**Problem details**
Reproduce the listing in full, exactly as written, but without images.

**Supplied information**
====
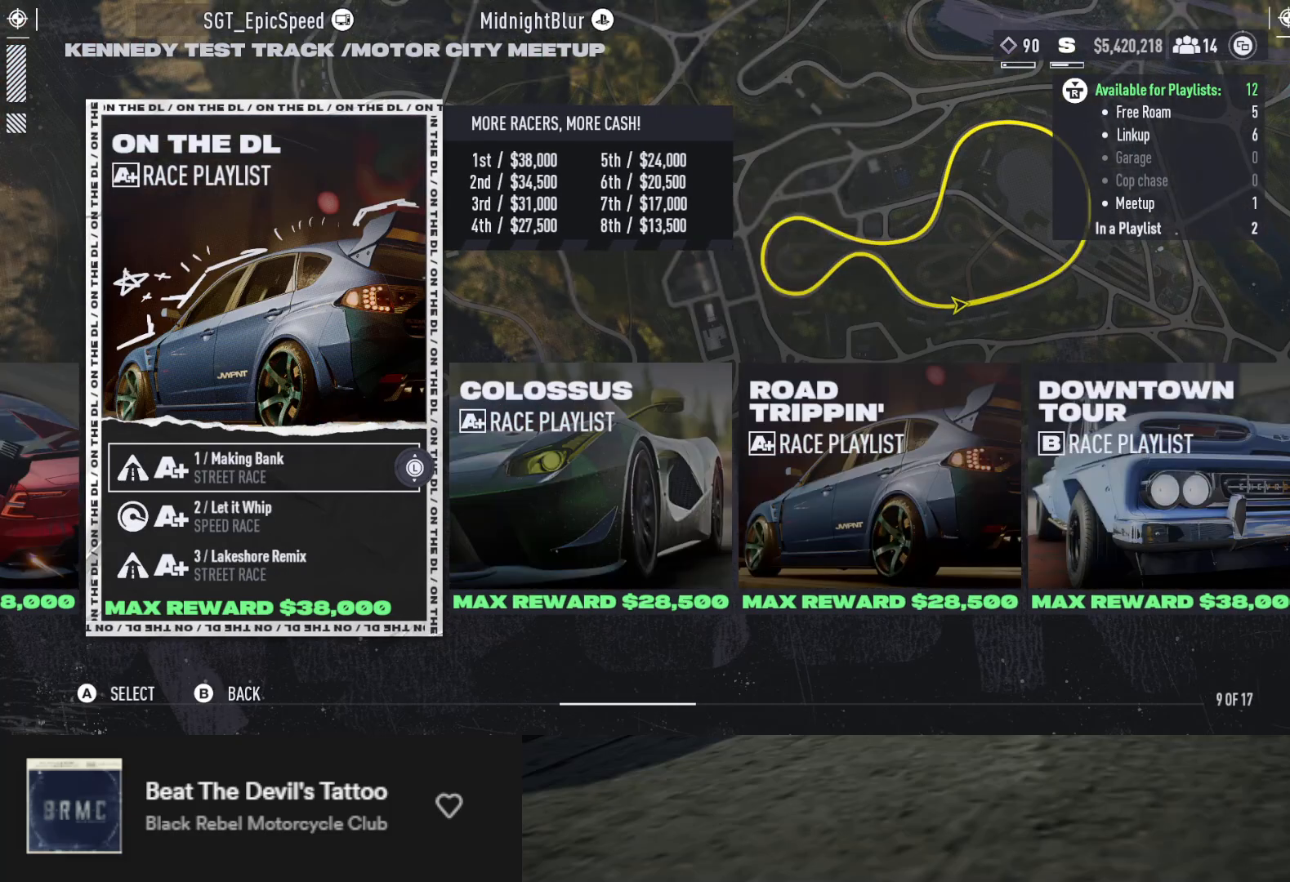
{"buttons": [], "left_stick": "center", "right_stick": "center", "events": [[50, "DPAD_RIGHT", "up"], [317, "DPAD_RIGHT", "down"], [400, "DPAD_RIGHT", "up"]]}
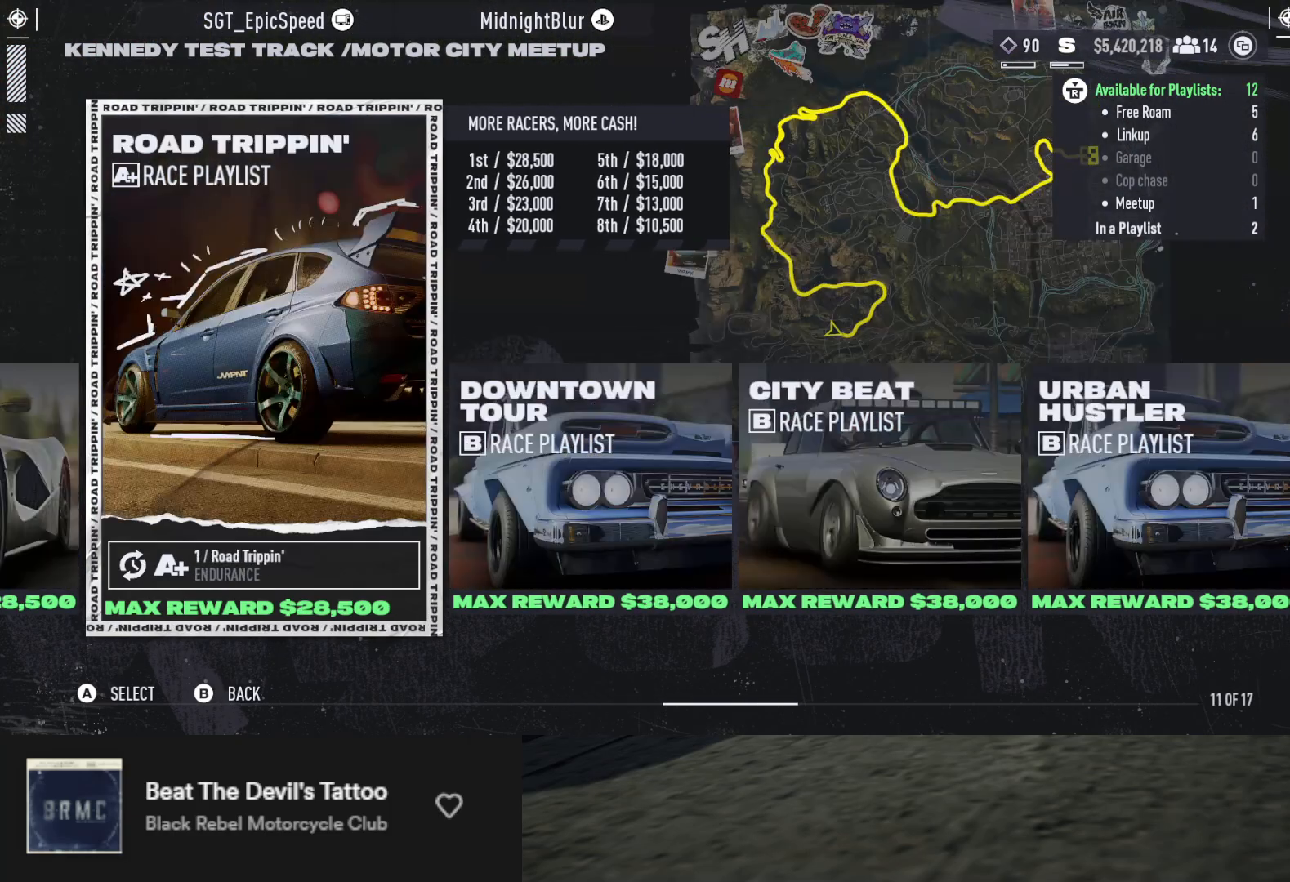
{"buttons": [], "left_stick": "center", "right_stick": "center", "events": [[50, "DPAD_LEFT", "down"], [150, "DPAD_LEFT", "up"]]}
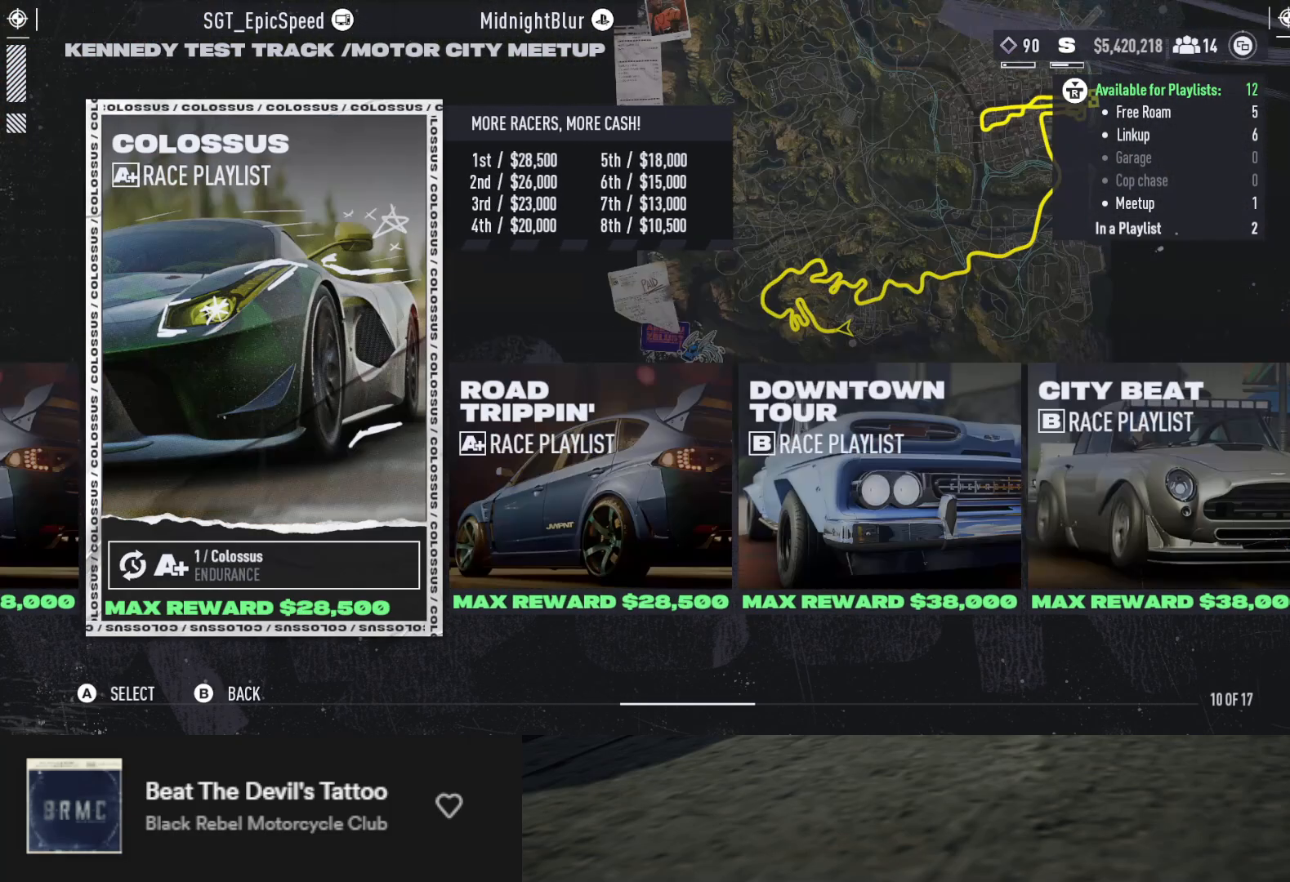
{"buttons": [], "left_stick": "center", "right_stick": "center", "events": []}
====
**Exercise response**
{"buttons": [], "left_stick": "center", "right_stick": "center", "events": [[50, "DPAD_RIGHT", "up"], [317, "DPAD_RIGHT", "down"], [400, "DPAD_RIGHT", "up"]]}
{"buttons": [], "left_stick": "center", "right_stick": "center", "events": [[50, "DPAD_LEFT", "down"], [150, "DPAD_LEFT", "up"]]}
{"buttons": [], "left_stick": "center", "right_stick": "center", "events": []}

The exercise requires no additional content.